§ Problem 1
In the weapon-charging problem editorial, which two weapons are the only ones that really matter?

§ Given text

start

PROBLEM LINK:
Practice
Contest: Division 1
Contest: Division 2
Contest: Division 3
Contest: Division 4
Author: iceknight1093
Tester: sushil2006
Editorialist: iceknight1093
DIFFICULTY:
Simple
PREREQUISITES:
None
PROBLEM:
You have N weapons. The i-th needs S_i seconds to charge and does D_i damage.
1 \leq S_i \leq 2.
Find the minimum time needed to do at least H damage using these weapons, if only one weapon can be used at a time.
EXPLANATION:
Each weapon has a charge time of either one second or two second.
Since our aim is to do at least H damage (and not exactly H), it’s always a good idea to use higher-damaging weapons.
Specifically, only two weapons really matter: the weapon with maximum damage among those with a 1 second charge time, and the weapon with maximum damage among those with a 2 second charge time.

end

§ Data excerpts
start

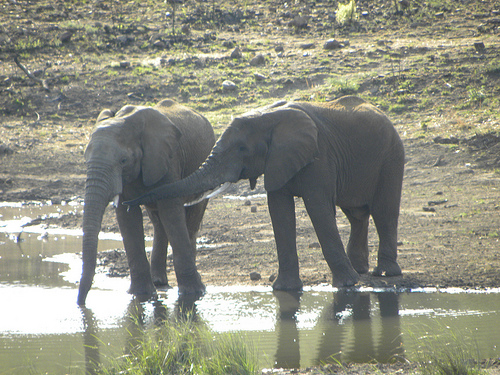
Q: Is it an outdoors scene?
A: Yes, it is outdoors.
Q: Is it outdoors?
A: Yes, it is outdoors.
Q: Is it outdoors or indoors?
A: It is outdoors.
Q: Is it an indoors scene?
A: No, it is outdoors.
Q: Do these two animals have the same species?
A: Yes, all the animals are elephants.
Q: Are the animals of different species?
A: No, all the animals are elephants.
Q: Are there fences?
A: No, there are no fences.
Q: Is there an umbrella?
A: No, there are no umbrellas.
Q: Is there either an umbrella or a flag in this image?
A: No, there are no umbrellas or flags.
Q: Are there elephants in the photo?
A: Yes, there is an elephant.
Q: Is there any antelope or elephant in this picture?
A: Yes, there is an elephant.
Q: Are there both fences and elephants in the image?
A: No, there is an elephant but no fences.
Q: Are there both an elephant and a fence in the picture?
A: No, there is an elephant but no fences.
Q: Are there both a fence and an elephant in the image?
A: No, there is an elephant but no fences.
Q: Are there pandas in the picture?
A: No, there are no pandas.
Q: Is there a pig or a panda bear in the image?
A: No, there are no pandas or pigs.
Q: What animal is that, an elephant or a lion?
A: That is an elephant.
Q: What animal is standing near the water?
A: The elephant is standing near the water.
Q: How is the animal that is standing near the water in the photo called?
A: The animal is an elephant.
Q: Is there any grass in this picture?
A: Yes, there is grass.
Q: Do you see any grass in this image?
A: Yes, there is grass.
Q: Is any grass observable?
A: Yes, there is grass.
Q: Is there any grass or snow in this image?
A: Yes, there is grass.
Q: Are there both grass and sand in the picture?
A: No, there is grass but no sand.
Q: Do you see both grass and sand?
A: No, there is grass but no sand.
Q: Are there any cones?
A: No, there are no cones.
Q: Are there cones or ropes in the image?
A: No, there are no cones or ropes.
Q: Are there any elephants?
A: Yes, there is an elephant.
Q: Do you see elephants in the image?
A: Yes, there is an elephant.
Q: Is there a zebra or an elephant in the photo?
A: Yes, there is an elephant.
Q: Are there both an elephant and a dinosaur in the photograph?
A: No, there is an elephant but no dinosaurs.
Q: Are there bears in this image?
A: No, there are no bears.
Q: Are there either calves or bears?
A: No, there are no bears or calves.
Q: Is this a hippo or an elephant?
A: This is an elephant.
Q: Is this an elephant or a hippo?
A: This is an elephant.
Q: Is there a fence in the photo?
A: No, there are no fences.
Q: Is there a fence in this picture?
A: No, there are no fences.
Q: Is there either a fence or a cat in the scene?
A: No, there are no fences or cats.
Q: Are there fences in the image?
A: No, there are no fences.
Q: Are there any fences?
A: No, there are no fences.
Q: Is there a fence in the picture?
A: No, there are no fences.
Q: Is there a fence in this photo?
A: No, there are no fences.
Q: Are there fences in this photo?
A: No, there are no fences.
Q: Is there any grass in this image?
A: Yes, there is grass.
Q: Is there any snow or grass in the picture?
A: Yes, there is grass.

end

§ Problem 2
Write out the records word for word, starting at their beginning and going on through the line "A: No, there are no cones.", with both ends included. Leave the pictures out.

§ Written response 1
The weapon with maximum damage among those with a 1-second charge time, and the weapon with maximum damage among those with a 2-second charge time.

§ Written response 2
Q: Is it an outdoors scene?
A: Yes, it is outdoors.
Q: Is it outdoors?
A: Yes, it is outdoors.
Q: Is it outdoors or indoors?
A: It is outdoors.
Q: Is it an indoors scene?
A: No, it is outdoors.
Q: Do these two animals have the same species?
A: Yes, all the animals are elephants.
Q: Are the animals of different species?
A: No, all the animals are elephants.
Q: Are there fences?
A: No, there are no fences.
Q: Is there an umbrella?
A: No, there are no umbrellas.
Q: Is there either an umbrella or a flag in this image?
A: No, there are no umbrellas or flags.
Q: Are there elephants in the photo?
A: Yes, there is an elephant.
Q: Is there any antelope or elephant in this picture?
A: Yes, there is an elephant.
Q: Are there both fences and elephants in the image?
A: No, there is an elephant but no fences.
Q: Are there both an elephant and a fence in the picture?
A: No, there is an elephant but no fences.
Q: Are there both a fence and an elephant in the image?
A: No, there is an elephant but no fences.
Q: Are there pandas in the picture?
A: No, there are no pandas.
Q: Is there a pig or a panda bear in the image?
A: No, there are no pandas or pigs.
Q: What animal is that, an elephant or a lion?
A: That is an elephant.
Q: What animal is standing near the water?
A: The elephant is standing near the water.
Q: How is the animal that is standing near the water in the photo called?
A: The animal is an elephant.
Q: Is there any grass in this picture?
A: Yes, there is grass.
Q: Do you see any grass in this image?
A: Yes, there is grass.
Q: Is any grass observable?
A: Yes, there is grass.
Q: Is there any grass or snow in this image?
A: Yes, there is grass.
Q: Are there both grass and sand in the picture?
A: No, there is grass but no sand.
Q: Do you see both grass and sand?
A: No, there is grass but no sand.
Q: Are there any cones?
A: No, there are no cones.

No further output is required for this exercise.